Linear attention techniques offer computational efficiency by reducing the complexity from $O(L^2)$ to $O(L d^2)$ , making them suitable for processing ultra-long sequences. These models replace the softmax attention mechanism with operations that are linear in sequence length. The core challenge remains distributing these workloads efficiently across devices due to the burdensome communication requirements of existing SP strategies.
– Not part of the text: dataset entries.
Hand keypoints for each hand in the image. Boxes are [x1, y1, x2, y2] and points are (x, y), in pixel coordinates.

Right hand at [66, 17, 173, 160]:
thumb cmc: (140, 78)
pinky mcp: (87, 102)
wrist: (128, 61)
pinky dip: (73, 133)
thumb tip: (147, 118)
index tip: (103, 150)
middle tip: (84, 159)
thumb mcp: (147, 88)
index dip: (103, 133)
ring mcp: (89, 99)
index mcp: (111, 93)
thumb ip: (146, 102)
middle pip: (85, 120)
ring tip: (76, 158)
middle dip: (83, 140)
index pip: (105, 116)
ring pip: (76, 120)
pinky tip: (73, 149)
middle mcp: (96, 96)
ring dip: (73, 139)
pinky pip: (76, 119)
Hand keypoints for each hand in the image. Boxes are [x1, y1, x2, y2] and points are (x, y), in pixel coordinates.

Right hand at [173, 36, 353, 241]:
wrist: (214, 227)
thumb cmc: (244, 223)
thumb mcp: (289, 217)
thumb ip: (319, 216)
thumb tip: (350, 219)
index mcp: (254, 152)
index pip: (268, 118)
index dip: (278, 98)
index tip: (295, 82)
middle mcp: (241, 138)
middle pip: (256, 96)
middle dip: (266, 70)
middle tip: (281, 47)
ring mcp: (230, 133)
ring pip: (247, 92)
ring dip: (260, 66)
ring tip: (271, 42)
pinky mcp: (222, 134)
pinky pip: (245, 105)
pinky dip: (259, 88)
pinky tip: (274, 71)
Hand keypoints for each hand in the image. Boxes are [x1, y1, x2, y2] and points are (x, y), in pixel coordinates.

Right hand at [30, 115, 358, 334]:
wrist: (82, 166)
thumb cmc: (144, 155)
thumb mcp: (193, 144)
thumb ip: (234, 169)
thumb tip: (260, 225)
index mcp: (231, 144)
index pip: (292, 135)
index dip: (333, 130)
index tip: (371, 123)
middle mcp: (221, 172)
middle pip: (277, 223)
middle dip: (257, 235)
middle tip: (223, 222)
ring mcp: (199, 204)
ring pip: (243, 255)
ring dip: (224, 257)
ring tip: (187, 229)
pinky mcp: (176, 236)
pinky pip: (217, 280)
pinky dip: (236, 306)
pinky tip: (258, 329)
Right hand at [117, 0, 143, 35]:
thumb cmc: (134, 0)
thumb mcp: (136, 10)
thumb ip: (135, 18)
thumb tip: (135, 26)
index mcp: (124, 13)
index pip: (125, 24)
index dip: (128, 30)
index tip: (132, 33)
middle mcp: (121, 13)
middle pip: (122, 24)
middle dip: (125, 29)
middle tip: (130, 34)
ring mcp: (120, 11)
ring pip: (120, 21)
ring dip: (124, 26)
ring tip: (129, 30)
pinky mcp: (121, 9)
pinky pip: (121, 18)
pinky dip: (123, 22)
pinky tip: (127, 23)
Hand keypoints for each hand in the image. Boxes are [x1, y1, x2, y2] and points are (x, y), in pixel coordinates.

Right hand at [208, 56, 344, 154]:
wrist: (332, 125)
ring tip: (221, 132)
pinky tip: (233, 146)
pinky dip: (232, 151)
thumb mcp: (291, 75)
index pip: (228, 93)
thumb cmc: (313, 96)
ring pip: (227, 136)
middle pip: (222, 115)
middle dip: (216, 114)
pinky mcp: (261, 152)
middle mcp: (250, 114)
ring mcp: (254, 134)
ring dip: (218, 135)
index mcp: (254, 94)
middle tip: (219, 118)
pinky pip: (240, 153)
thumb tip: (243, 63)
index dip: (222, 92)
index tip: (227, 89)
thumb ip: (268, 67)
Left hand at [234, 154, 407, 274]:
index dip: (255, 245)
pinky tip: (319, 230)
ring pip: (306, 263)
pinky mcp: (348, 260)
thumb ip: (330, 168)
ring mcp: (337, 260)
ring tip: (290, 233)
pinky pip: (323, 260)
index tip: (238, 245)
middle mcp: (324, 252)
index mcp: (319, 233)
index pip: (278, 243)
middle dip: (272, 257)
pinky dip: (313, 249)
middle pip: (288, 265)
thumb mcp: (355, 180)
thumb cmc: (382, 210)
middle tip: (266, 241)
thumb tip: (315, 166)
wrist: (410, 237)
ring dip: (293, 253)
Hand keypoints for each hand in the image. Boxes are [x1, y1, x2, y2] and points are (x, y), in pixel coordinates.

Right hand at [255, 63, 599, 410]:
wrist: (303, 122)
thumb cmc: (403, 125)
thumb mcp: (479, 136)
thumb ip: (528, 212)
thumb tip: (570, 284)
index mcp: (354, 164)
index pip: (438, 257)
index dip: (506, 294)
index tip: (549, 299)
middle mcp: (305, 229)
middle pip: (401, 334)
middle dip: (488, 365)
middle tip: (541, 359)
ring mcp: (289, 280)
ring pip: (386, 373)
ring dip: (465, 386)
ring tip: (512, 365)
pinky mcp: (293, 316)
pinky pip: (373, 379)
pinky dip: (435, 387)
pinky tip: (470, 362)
Standard SP algorithms either face serial execution dependencies or incur substantial communication delays, inhibiting scalable throughput.

ZeCO Methodology

ZeCO addresses these limitations through multiple innovations:

All-Scan Communication Primitive: This new primitive significantly reduces the communication footprint needed for SP. All-Scan ensures that each sequence parallelism rank gets only the necessary initial operator state, effectively eliminating any superfluous communication overhead.
Figure 1: Illustration of ZeCO, demonstrating its strengths in parallel scalability, overlap of computation and communication, and reduced inter-device synchronization.
Parallelism and Optimal Overlap: By overlapping communication with computation, such as the concurrent computation of diagonal attention scores, ZeCO optimizes resource utilization. This approach transforms communication time from a bottleneck into a parallel process that minimizes inactive periods across devices.
Computational and I/O Efficiency: ZeCO restructures the existing Gated Linear Attention (GLA) algorithm to minimize additional computational and I/O costs, maintaining efficient sequence parallel training.

Experimental Results and Analysis

The performance gains of ZeCO are substantiated through extensive experimentation:

Communication Efficiency: In comparison to state-of-the-art SP methods, ZeCO achieves up to 3.9 times faster communication. For instance, on 256 GPUs, ZeCO demonstrates a 60% reduction in communication time versus the current leading SP strategies (Figure 2).
Figure 2: ZeCO has the lowest communication time while maintaining the lowest communication volume.
Scalability: ZeCO demonstrates near-linear scalability, efficiently leveraging from 8 to 256 devices without significant performance degradation. The throughput scales linearly with the addition of more GPUs, unlike other SP methods that suffer from scaling inefficiencies (Figure 3).
Figure 3: ZeCO exhibits stable throughput scaling with performance comparable to data parallelism.
Theoretical Optimality: The optimal design of ZeCO is backed by theoretical analysis, confirming the minimal communication and computational costs necessary for SP. It achieves zero communication overhead, ensuring that the communication volume does not grow with the number of devices, contrary to existing methods like LASP-2 which have linearly increasing communication burdens.

Conclusion

ZeCO sets a new benchmark for sequence parallelism in linear attention models by providing a method that nearly eliminates communication overhead. This efficiency unlocks the potential of linear attention mechanisms in large-scale training scenarios, particularly for ultra-long sequences in LLMs. Future research directions could explore optimizing All-Scan's implementation further or extending ZeCO's approaches to other forms of linear and non-linear attention mechanisms. The fundamental innovations outlined in ZeCO pave the way for more efficient distributed learning frameworks.